As to the issue, it sounds ridiculous. I have a hard time believing that those that are requesting this are truly progressive. (I know, no true Scotsman argument) Rather, it seems like the flip side of a coin. The other side being the right and their "purity" warriors that censor assigned reading material, by simply banning it. No warning. Just, don't even suggest it. I wonder how religiously inclined these students are?
Well, no one has ever accused American students of being worldly and well-rounded, have they? They put the students of the 60's and 70's, that went up against the war machine, to shame.
I don't blame you. I don't understand why, if there is a book listed on a syllabus, the student wouldn't look to see what the book was about before purchasing it. The library, Amazon, Goodreads, and a plain old Google search, will give an idea of the contents. The class can be dropped before the start of the semester and weeks into it. It's a simple thing really.
Maybe the thunder and lightning hit me today here in Chicago? Just seemed necessary and had to be said. Where did it come from? Don't known.
Well, it was refreshing. I am glad it was said because it needed to be. We don't often get a clear picture of what is truly going on, in the world and in our names.
Here's a recent article on the missing girls. A reporter visited the village they were snatched from.

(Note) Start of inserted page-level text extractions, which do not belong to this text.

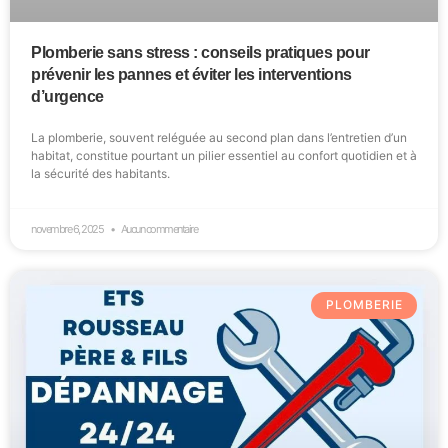
Plomberie sans stress : conseils pratiques pour
prévenir les pannes et éviter les interventions
d’urgence
La plomberie, souvent reléguée au second plan dans l’entretien d’un
habitat, constitue pourtant un pilier essentiel au confort quotidien et à
la sécurité des habitants.
novembre 6, 2025
Aucun commentaire
PLOMBERIE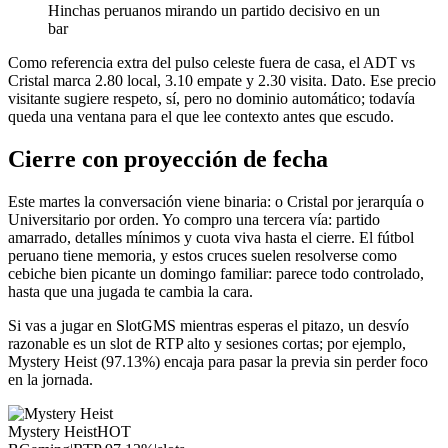
Hinchas peruanos mirando un partido decisivo en un
bar
Como referencia extra del pulso celeste fuera de casa, el ADT vs
Cristal marca 2.80 local, 3.10 empate y 2.30 visita. Dato. Ese precio
visitante sugiere respeto, sí, pero no dominio automático; todavía
queda una ventana para el que lee contexto antes que escudo.
Cierre con proyección de fecha
Este martes la conversación viene binaria: o Cristal por jerarquía o
Universitario por orden. Yo compro una tercera vía: partido
amarrado, detalles mínimos y cuota viva hasta el cierre. El fútbol
peruano tiene memoria, y estos cruces suelen resolverse como
cebiche bien picante un domingo familiar: parece todo controlado,
hasta que una jugada te cambia la cara.
Si vas a jugar en SlotGMS mientras esperas el pitazo, un desvío
razonable es un slot de RTP alto y sesiones cortas; por ejemplo,
Mystery Heist (97.13%) encaja para pasar la previa sin perder foco
en la jornada.
Mystery Heist
HOT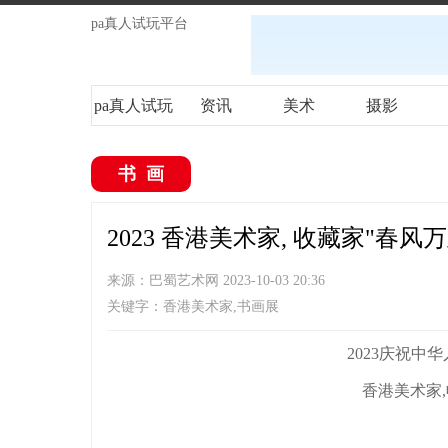
pa真人试玩平台
pa真人试玩
资讯
美术
摄影
平台
书画
2023 香港美术家, 收藏家"春风
来源：巴蜀艺术网 2023-10-03 20:36
关键字：香港美术家,书画展
2023庆祝中
香港美术家,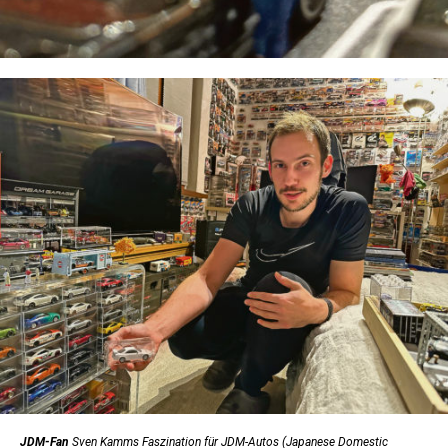
JDM-Fan
Sven Kamms Faszination für JDM-Autos (Japanese Domestic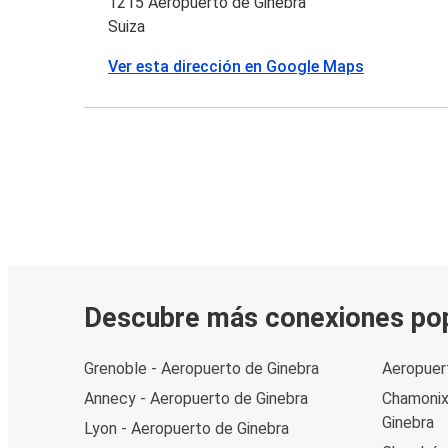
1215 Aeropuerto de Ginebra
Suiza
Ver esta dirección en Google Maps
Descubre más conexiones po
Grenoble - Aeropuerto de Ginebra
Aeropuer
Annecy - Aeropuerto de Ginebra
Chamonix
Ginebra
Lyon - Aeropuerto de Ginebra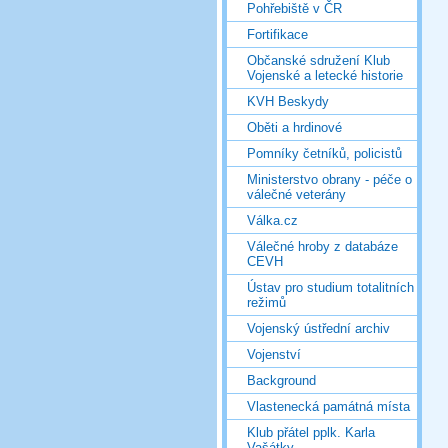
Pohřebiště v ČR
Fortifikace
Občanské sdružení Klub
Vojenské a letecké historie
KVH Beskydy
Oběti a hrdinové
Pomníky četníků, policistů
Ministerstvo obrany - péče o
válečné veterány
Válka.cz
Válečné hroby z databáze
CEVH
Ústav pro studium totalitních
režimů
Vojenský ústřední archiv
Vojenství
Background
Vlastenecká památná místa
Klub přátel pplk. Karla
Vašátky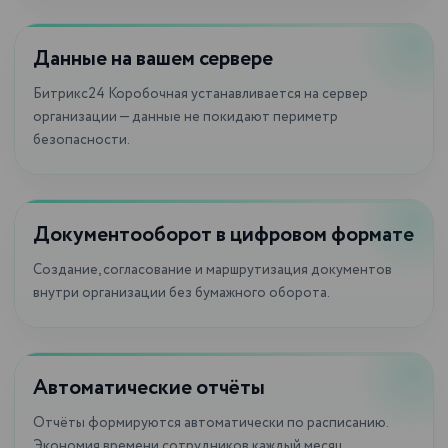
Данные на вашем сервере
Битрикс24 Коробочная устанавливается на сервер
организации — данные не покидают периметр
безопасности.
Документооборот в цифровом формате
Создание, согласование и маршрутизация документов
внутри организации без бумажного оборота.
Автоматические отчёты
Отчёты формируются автоматически по расписанию.
Экономия времени сотрудников каждый месяц.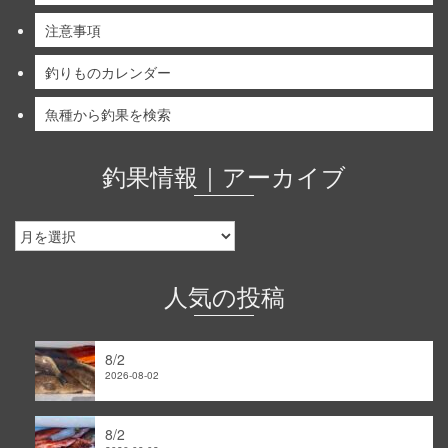
注意事項
釣りものカレンダー
魚種から釣果を検索
釣果情報｜アーカイブ
釣
果
情
報
人気の投稿
｜
ア
ー
8/2
カ
2026-08-02
イ
ブ
8/2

http://www.theatlantic.com/features/archive/2014/05/in-the-land-of-nigeria-s-kidnapped-girls/371357/
Thank you. And here's yet another article about trigger warnings:
http://news.yahoo.com/don-t-blame-college-kids-for-intolerance--blame-us-085916423.html
Thank you, in return.
In 8th grade we were assigned "Hiroshima" by John Hersey. It was graphic and disturbing. I can still remember some of the descriptions 50 years later. It lead to some interesting conversations with my family. I do not regret reading it, although I have never reread it. I teach 2nd grade. Each year I introduce a unit on American History starting with slavery and going through the Civil War (briefly) and the Civil Rights movement. Each year I take a deep breath and hope children and parents will not be offended. I have African American and bi-racial children in my classroom and I have to look at their faces as I tell them that people like them were once treated like animals. I've never had a bad reaction from either the children or parents. I have heard many positive comments from parents. People are set free by the truth. As someone else posted, I would think that a detailed syllabus and some research on the students' part should be sufficient.
I remember Catcher in the Rye was controversial when I was in high school due to sexual topics. But I bet it's banned now because Holden wasn't a big fan of gays. Now the sexuality involved in that story would be considered nothing at all. It's the left now that conducts book burnings.